Huw E. Jones is "Head of Industry Impact and Partnerships at Scotland's Rural College (SRUC). Huw has over 25 years of experience in research, development, and commercialisation across the agriculture sector, with particular specialism in genetics and genomics applied to livestock production."
 
From 2016 to 2019 he worked at Roslin Technologies (according to his LinkedIn page, "Roslin Technologies was established in 2016 as a stand-alone company with a primary focus on commercialising innovations emerging from the Roslin Institute"), where he was responsible for managing technological developments across the company; establishing five new business units; managing relationships with research staff of the academic partners to develop a strong innovation pipeline for commercialisation; and providing technical inputs to establish and support relationships with clients.

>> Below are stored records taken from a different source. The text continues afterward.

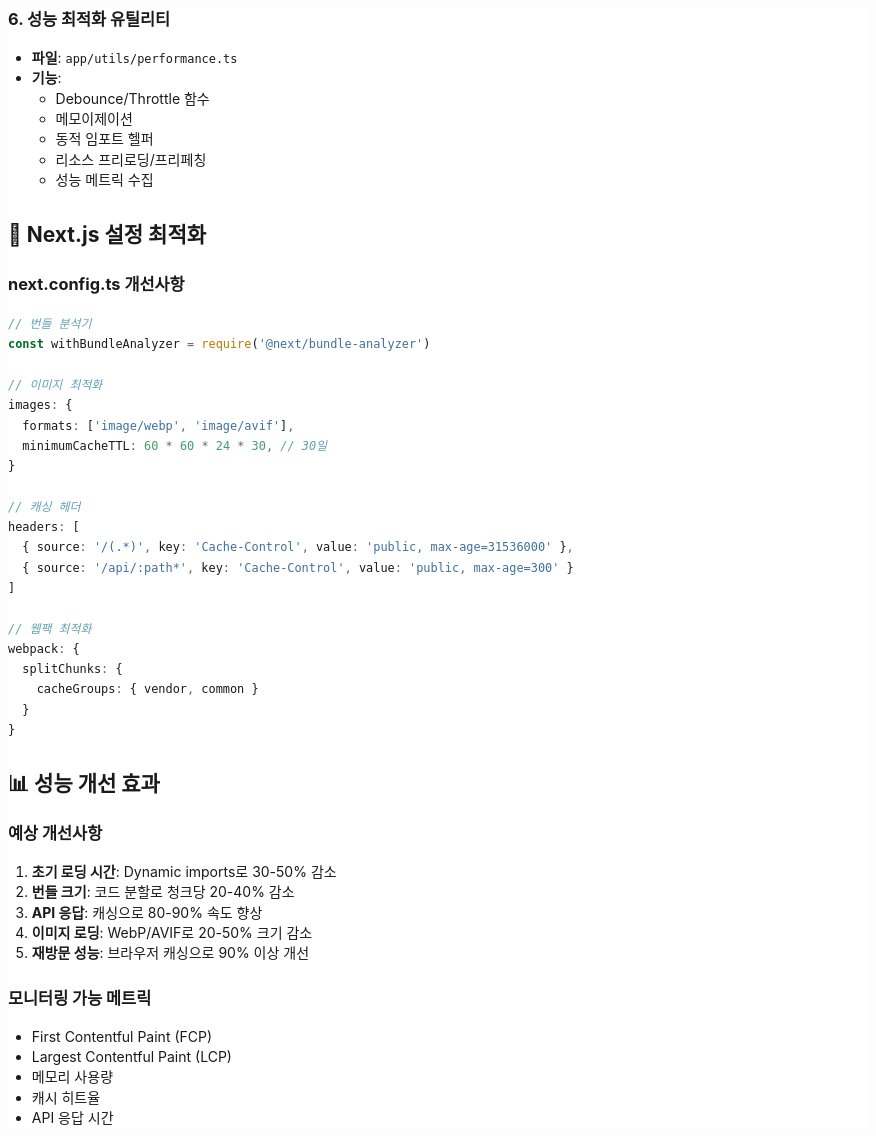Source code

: ### 6. 성능 최적화 유틸리티

- **파일**: `app/utils/performance.ts`
- **기능**:
  - Debounce/Throttle 함수
  - 메모이제이션
  - 동적 임포트 헬퍼
  - 리소스 프리로딩/프리페칭
  - 성능 메트릭 수집

## 🔧 Next.js 설정 최적화

### next.config.ts 개선사항

```typescript
// 번들 분석기
const withBundleAnalyzer = require('@next/bundle-analyzer')

// 이미지 최적화
images: {
  formats: ['image/webp', 'image/avif'],
  minimumCacheTTL: 60 * 60 * 24 * 30, // 30일
}

// 캐싱 헤더
headers: [
  { source: '/(.*)', key: 'Cache-Control', value: 'public, max-age=31536000' },
  { source: '/api/:path*', key: 'Cache-Control', value: 'public, max-age=300' }
]

// 웹팩 최적화
webpack: {
  splitChunks: {
    cacheGroups: { vendor, common }
  }
}
```

## 📊 성능 개선 효과

### 예상 개선사항

1. **초기 로딩 시간**: Dynamic imports로 30-50% 감소
2. **번들 크기**: 코드 분할로 청크당 20-40% 감소
3. **API 응답**: 캐싱으로 80-90% 속도 향상
4. **이미지 로딩**: WebP/AVIF로 20-50% 크기 감소
5. **재방문 성능**: 브라우저 캐싱으로 90% 이상 개선

### 모니터링 가능 메트릭

- First Contentful Paint (FCP)
- Largest Contentful Paint (LCP)
- 메모리 사용량
- 캐시 히트율
- API 응답 시간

From 2014 to 2016 he was Head of Agriculture at the Knowledge Transfer Network (KTN). KTN emerged from the merger of Biosciences KTN, where he had previously worked, with 13 other organisations. He writes on LinkedIn, "The KTN is the UK's Innovation Network, with a primary focus on helping to drive business relevant innovation, partly through facilitating effective knowledge exchange between businesses, research organisations and funding bodies."

Biosciences KTN describes its work as "Connecting science & design with collaborations & investment: the Knowledge Transfer Network helps UK enterprises large and small to innovate & compete globally."

All the above suggests that he has made a career out of helping GMOs towards commercialisation.

In November 2023 he posted on LinkedIn that he was speaking at a lobbying meeting organised by the UK Mission to the EU to promote new GM technologies ("precision breeding"). The UK government deregulated these techniques earlier in the year. He wrote: "Delighted to support the UK Mission to the European Union in Brussels this week to share my thoughts on the important role precision breeding could potentially play in livestock breeding/production alongside other genetic and genomic technologies and approaches, particularly in helping to further improve health and welfare."

Prof Andrew Millar

Millar is an "associate" of the Innogen Institute, which is "a collaboration between the University of Edinburgh and the Open University that produces high quality research and supports the delivery of innovation that is profitable, safe and societally useful. We build, nationally and internationally, on fundamental and applied research in science, medicine, engineering and social science." However, not enough information is given on the Innogen or the ACRE websites to inform the public whether this position constitutes a conflict of interest.

From 2012 to the present, Millar has been associate director of SynthSys, which was relaunched in 2022 as the Centre for Synthetic and Systems Biology. The Centre states, "Our researchers explore fundamental biological questions about living cells and systems and apply these insights – often in collaboration with industry – to create innovations for many markets including industrial biotechnology (including bioremediation and biofuels), agriculture, the environment, and medicine and healthcare." Millar's position at the Centre is potentially a conflict of interest with his regulatory role at ACRE. 

Conflicts of interest in UK's GMO regulatory committees

It's clear that as long as GMO developers whose careers have been bound up with commercialising innovations are appointed to GMO advisory committees, the interests of public health and the environment are likely to be placed well below facilitating the market introduction of GMOs.